• **What you are asked to do**: Starting at the first line of the data and ending at the line with "um IP público", copy each line exactly. Include both of those lines, but no pictures.

====================

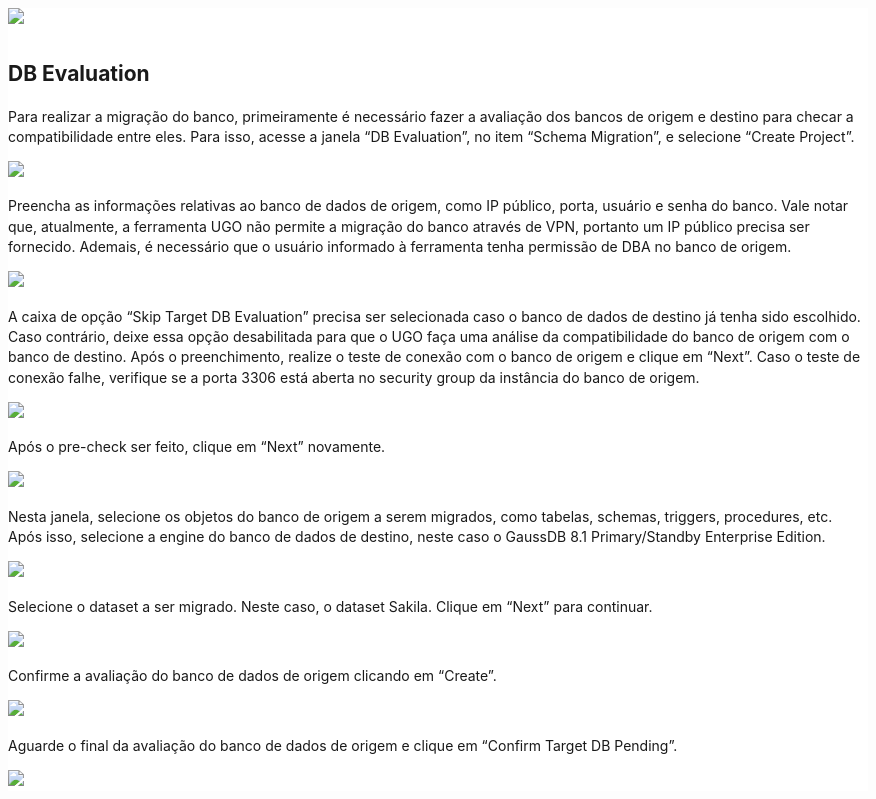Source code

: ![](/huaweicloud-knowledge-base/assets/images/databases/ugo/migrating-mysql-to-gaussdb/image3.png)

## **DB Evaluation**

Para realizar a migração do banco, primeiramente é necessário fazer a
avaliação dos bancos de origem e destino para checar a compatibilidade
entre eles. Para isso, acesse a janela “DB Evaluation”, no item “Schema
Migration”, e selecione “Create Project”.

![](/huaweicloud-knowledge-base/assets/images/databases/ugo/migrating-mysql-to-gaussdb/image4.png)

Preencha as informações relativas ao banco de dados de origem, como IP
público, porta, usuário e senha do banco. Vale notar que, atualmente, a
ferramenta UGO não permite a migração do banco através de VPN, portanto
um IP público precisa ser fornecido. Ademais, é necessário que o usuário
informado à ferramenta tenha permissão de DBA no banco de origem.

![](/huaweicloud-knowledge-base/assets/images/databases/ugo/migrating-mysql-to-gaussdb/image5.png)

A caixa de opção “Skip Target DB Evaluation” precisa ser selecionada
caso o banco de dados de destino já tenha sido escolhido. Caso
contrário, deixe essa opção desabilitada para que o UGO faça uma
análise da compatibilidade do banco de origem com o banco de destino.
Após o preenchimento, realize o teste de conexão com o banco de origem e
clique em “Next”. Caso o teste de conexão falhe, verifique se a porta
3306 está aberta no security group da instância do banco de origem.

![](/huaweicloud-knowledge-base/assets/images/databases/ugo/migrating-mysql-to-gaussdb/image6.png)

Após o pre-check ser feito, clique em “Next” novamente.

![](/huaweicloud-knowledge-base/assets/images/databases/ugo/migrating-mysql-to-gaussdb/image7.png)

Nesta janela, selecione os objetos do banco de origem a serem migrados,
como tabelas, schemas, triggers, procedures, etc. Após isso, selecione a
engine do banco de dados de destino, neste caso o GaussDB 8.1
Primary/Standby Enterprise Edition.

![](/huaweicloud-knowledge-base/assets/images/databases/ugo/migrating-mysql-to-gaussdb/image8.png)

Selecione o dataset a ser migrado. Neste caso, o dataset Sakila. Clique
em “Next” para continuar.

![](/huaweicloud-knowledge-base/assets/images/databases/ugo/migrating-mysql-to-gaussdb/image9.png)

Confirme a avaliação do banco de dados de origem clicando em “Create”.

![](/huaweicloud-knowledge-base/assets/images/databases/ugo/migrating-mysql-to-gaussdb/image10.png)

Aguarde o final da avaliação do banco de dados de origem e clique em
“Confirm Target DB Pending”.

![](/huaweicloud-knowledge-base/assets/images/databases/ugo/migrating-mysql-to-gaussdb/image11.png)
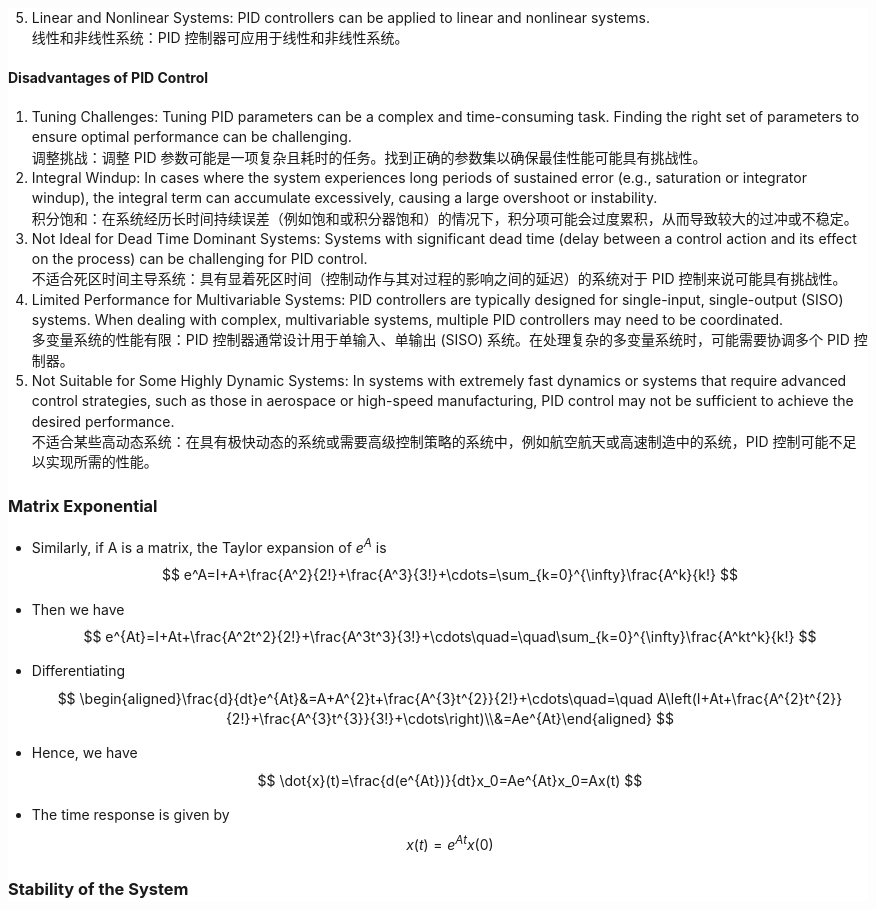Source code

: 5. Linear and Nonlinear Systems: PID controllers can be applied to linear and nonlinear systems.  
   线性和非线性系统：PID 控制器可应用于线性和非线性系统。

#### Disadvantages of PID Control

1. Tuning Challenges: Tuning PID parameters can be a complex and time-consuming task. Finding the right set of parameters to ensure optimal performance can be challenging.  
   调整挑战：调整 PID 参数可能是一项复杂且耗时的任务。找到正确的参数集以确保最佳性能可能具有挑战性。
2. Integral Windup: In cases where the system experiences long periods of sustained error (e.g., saturation or integrator windup), the integral term can accumulate excessively, causing a large overshoot or instability.  
   积分饱和：在系统经历长时间持续误差（例如饱和或积分器饱和）的情况下，积分项可能会过度累积，从而导致较大的过冲或不稳定。
3. Not Ideal for Dead Time Dominant Systems: Systems with significant dead time (delay between a control action and its effect on the process) can be challenging for PID control.  
   不适合死区时间主导系统：具有显着死区时间（控制动作与其对过程的影响之间的延迟）的系统对于 PID 控制来说可能具有挑战性。
4. Limited Performance for Multivariable Systems: PID controllers are typically designed for single-input, single-output (SISO) systems. When dealing with complex, multivariable systems, multiple PID controllers may need to be coordinated.  
   多变量系统的性能有限：PID 控制器通常设计用于单输入、单输出 (SISO) 系统。在处理复杂的多变量系统时​​，可能需要协调多个 PID 控制器。
5. Not Suitable for Some Highly Dynamic Systems: In systems with extremely fast dynamics or systems that require advanced control strategies, such as those in aerospace or high-speed manufacturing, PID control may not be sufficient to achieve the desired performance.  
   不适合某些高动态系统：在具有极快动态的系统或需要高级控制策略的系统中，例如航空航天或高速制造中的系统，PID 控制可能不足以实现所需的性能。

### Matrix Exponential

- Similarly, if A is a matrix, the Taylor expansion of $e^A$ is
  $$
    e^A=I+A+\frac{A^2}{2!}+\frac{A^3}{3!}+\cdots=\sum_{k=0}^{\infty}\frac{A^k}{k!}
  $$
- Then we have
  $$
    e^{At}=I+At+\frac{A^2t^2}{2!}+\frac{A^3t^3}{3!}+\cdots\quad=\quad\sum_{k=0}^{\infty}\frac{A^kt^k}{k!}
  $$
- Differentiating
  $$
    \begin{aligned}\frac{d}{dt}e^{At}&=A+A^{2}t+\frac{A^{3}t^{2}}{2!}+\cdots\quad=\quad A\left(I+At+\frac{A^{2}t^{2}}{2!}+\frac{A^{3}t^{3}}{3!}+\cdots\right)\\&=Ae^{At}\end{aligned}
  $$

- Hence, we have
  $$
    \dot{x}(t)=\frac{d(e^{At})}{dt}x_0=Ae^{At}x_0=Ax(t)
  $$
- The time response is given by
  $$
    x(t) = e^{At}x(0)
  $$

### Stability of the System
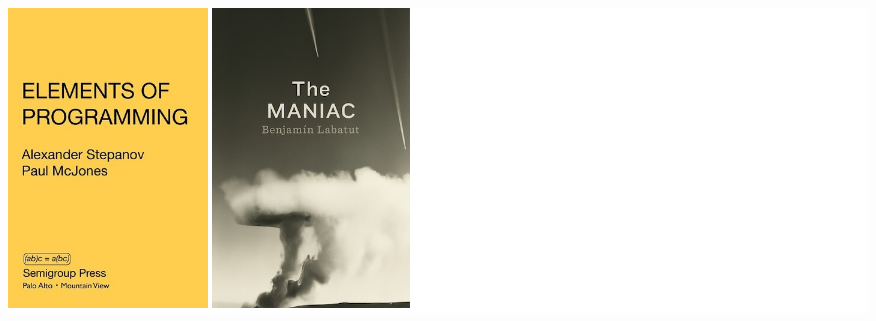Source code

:<a href="/bookshelf/eop" target="_blank"> <img src="/photos/books/elements-of-programming.jpeg" height ="300"></a>
<a href="/bookshelf/the-maniac" target="_blank"><img src="/photos/books/the-maniac.jpeg" height ="300"></a>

====================

• **Solution to this task**:
Source code

: ![](/huaweicloud-knowledge-base/assets/images/databases/ugo/migrating-mysql-to-gaussdb/image3.png)

## **DB Evaluation**

Para realizar a migração do banco, primeiramente é necessário fazer a
avaliação dos bancos de origem e destino para checar a compatibilidade
entre eles. Para isso, acesse a janela “DB Evaluation”, no item “Schema
Migration”, e selecione “Create Project”.

![](/huaweicloud-knowledge-base/assets/images/databases/ugo/migrating-mysql-to-gaussdb/image4.png)

Preencha as informações relativas ao banco de dados de origem, como IP
público, porta, usuário e senha do banco. Vale notar que, atualmente, a
ferramenta UGO não permite a migração do banco através de VPN, portanto
um IP público precisa ser fornecido. Ademais, é necessário que o usuário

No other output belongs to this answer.